ACTIONS TO TAKE =>
(a) In the SymPy discussion, why is the mathematical "type" of an object called "kind"?
(b) Please carry the SymPy discussion forward from the point where it stops.

EXTRACT PROVIDED =>
--------------------

I see, although I don't in principle see why kinds couldn't be
subclassed or combined, even though I agree it doesn't make sense for
the classes we have now.

I'm mostly just allergic to the word "singleton" in SymPy because I
think putting stuff on SingletonRegistry is almost always unnecessary
and has bad consequences. So as long as we aren't proposing doing
that, I'm fine with this.

>
> Things like Monoid and Ring don't make sense in this context because
> you'd end up having combinations that are super/subsets of each other
> like Monoid and Group or Ring and Field (every group is a monoid and
> every field is a ring). For these it makes more sense to have
> attributes like is_Field, is_Ring etc because then the attributes can
> be set independently. The fact that `.kind` is a single attribute and
> can only have a single value is a deliberate design choice to make it
> clear that an object can only be of one kind.

I'm still not really following this argument. What attributes are you
talking about?

But as I said, I don't think Ring, etc. make sense here.

To me, the idea behind kind is that it is the mathematical "type" of
an object (except we call it "kind" instead of "type" because "type"
already has another meaning in Python). For example, the mathematical
type of 1 is a scalar number. It happens to be an element of the ring
Z, but it's also an element of Q or R or Z[x]. But, critically, it's
*not* an element of, say, the ring of n x n matrices, because the "1"

--------------------

DATASET ENTRIES =>
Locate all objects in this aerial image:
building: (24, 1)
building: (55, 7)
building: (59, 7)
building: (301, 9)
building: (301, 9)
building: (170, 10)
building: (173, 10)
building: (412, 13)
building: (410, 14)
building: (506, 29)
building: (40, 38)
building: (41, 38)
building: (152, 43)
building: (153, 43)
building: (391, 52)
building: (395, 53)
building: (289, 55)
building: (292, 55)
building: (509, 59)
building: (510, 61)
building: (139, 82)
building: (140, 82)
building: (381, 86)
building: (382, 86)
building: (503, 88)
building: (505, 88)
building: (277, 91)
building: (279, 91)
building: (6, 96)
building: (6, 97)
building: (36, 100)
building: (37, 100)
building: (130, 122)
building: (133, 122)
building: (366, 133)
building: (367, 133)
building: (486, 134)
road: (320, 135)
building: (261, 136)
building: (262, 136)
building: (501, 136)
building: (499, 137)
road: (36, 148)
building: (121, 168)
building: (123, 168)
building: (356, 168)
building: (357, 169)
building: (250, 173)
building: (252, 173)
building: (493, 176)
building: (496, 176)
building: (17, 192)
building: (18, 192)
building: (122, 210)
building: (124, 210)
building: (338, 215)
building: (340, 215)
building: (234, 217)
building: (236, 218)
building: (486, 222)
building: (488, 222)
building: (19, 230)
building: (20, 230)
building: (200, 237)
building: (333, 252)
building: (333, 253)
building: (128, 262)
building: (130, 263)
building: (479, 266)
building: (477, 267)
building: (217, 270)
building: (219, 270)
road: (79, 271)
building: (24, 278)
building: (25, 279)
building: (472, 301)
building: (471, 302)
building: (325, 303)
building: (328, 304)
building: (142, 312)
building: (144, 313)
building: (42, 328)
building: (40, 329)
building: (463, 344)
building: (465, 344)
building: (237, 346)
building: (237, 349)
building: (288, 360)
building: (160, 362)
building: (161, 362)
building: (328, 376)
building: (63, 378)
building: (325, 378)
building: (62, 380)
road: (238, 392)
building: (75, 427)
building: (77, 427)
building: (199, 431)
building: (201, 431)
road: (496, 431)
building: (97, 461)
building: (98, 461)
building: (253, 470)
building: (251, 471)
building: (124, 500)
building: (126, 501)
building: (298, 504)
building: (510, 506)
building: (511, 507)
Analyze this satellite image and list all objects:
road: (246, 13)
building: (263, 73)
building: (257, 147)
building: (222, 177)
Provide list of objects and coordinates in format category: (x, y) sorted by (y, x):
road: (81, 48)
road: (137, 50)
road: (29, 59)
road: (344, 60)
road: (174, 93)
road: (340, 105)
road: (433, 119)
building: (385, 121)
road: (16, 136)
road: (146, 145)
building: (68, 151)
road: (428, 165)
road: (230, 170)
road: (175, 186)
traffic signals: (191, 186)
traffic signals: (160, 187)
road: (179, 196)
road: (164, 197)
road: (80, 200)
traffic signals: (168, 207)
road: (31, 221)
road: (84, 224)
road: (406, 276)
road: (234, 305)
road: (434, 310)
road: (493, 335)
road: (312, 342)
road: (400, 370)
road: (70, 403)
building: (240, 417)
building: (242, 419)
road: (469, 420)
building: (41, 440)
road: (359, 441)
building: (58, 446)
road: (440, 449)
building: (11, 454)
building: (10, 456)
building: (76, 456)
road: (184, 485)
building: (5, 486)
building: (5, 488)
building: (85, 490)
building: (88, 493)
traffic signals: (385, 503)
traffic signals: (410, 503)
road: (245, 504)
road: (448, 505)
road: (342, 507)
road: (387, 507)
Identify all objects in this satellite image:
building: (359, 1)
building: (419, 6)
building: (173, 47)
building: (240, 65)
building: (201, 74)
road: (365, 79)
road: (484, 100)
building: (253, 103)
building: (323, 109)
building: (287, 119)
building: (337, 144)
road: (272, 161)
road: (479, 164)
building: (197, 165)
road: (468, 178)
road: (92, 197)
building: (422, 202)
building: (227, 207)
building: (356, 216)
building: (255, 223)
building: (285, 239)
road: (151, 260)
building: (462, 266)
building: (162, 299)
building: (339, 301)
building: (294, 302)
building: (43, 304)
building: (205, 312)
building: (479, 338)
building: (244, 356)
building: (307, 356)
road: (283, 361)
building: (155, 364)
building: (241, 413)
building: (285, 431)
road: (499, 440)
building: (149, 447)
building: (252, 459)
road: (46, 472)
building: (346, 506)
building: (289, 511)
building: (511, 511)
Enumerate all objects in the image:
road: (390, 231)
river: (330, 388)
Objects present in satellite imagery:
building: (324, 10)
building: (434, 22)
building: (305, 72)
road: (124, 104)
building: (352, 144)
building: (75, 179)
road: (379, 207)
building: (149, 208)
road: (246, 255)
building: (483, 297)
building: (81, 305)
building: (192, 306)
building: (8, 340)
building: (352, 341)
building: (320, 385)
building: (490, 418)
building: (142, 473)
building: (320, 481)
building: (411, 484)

--------------------

ANSWERS TO THE EXERCISE =>
(a) Because "type" already has another meaning in Python.

(b)
in that ring is actually a different mathematical type. It's rather I,
the n x n identity matrix, which has many of the same properties as 1,
but is not a scalar number whereas 1 is.

Two objects are of the same kind if they are literally elements of
some ambient algebra, rather than just homomorphic images. The ambient
algebra itself is not that important. We could say matrices, for
instance, are part of some sort of "matrix algebra" that allow adding
and multiplying and so on. But if we could also extend this with other
matrix operations (like e.g., a tensor product), and, critically,
doing so would only be a question of building a class for that
operation. It would not require extending the kind.

There's probably also a nice mathematical type theory (or maybe
category theory) way of looking at this, but I'm not fluent enough in
either to really attempt that.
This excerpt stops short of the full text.